# RECORDED DATA

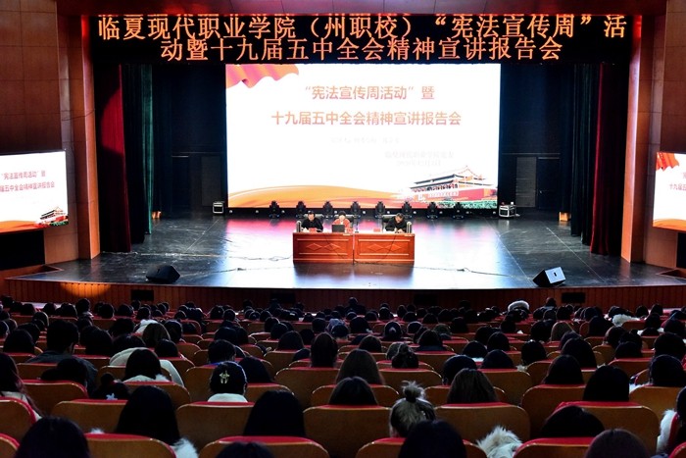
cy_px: 229
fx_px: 953
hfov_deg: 39.6
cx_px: 343
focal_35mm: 50
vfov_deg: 27.0
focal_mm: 50
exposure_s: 1/160
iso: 6400
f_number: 7.1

# YOUR TASK
Starting at the line with "focal_35mm: 50", copy every line down to the last one above, exactly as written and with nothing else.

# WRITTEN ANSWER
focal_35mm: 50
vfov_deg: 27.0
focal_mm: 50
exposure_s: 1/160
iso: 6400
f_number: 7.1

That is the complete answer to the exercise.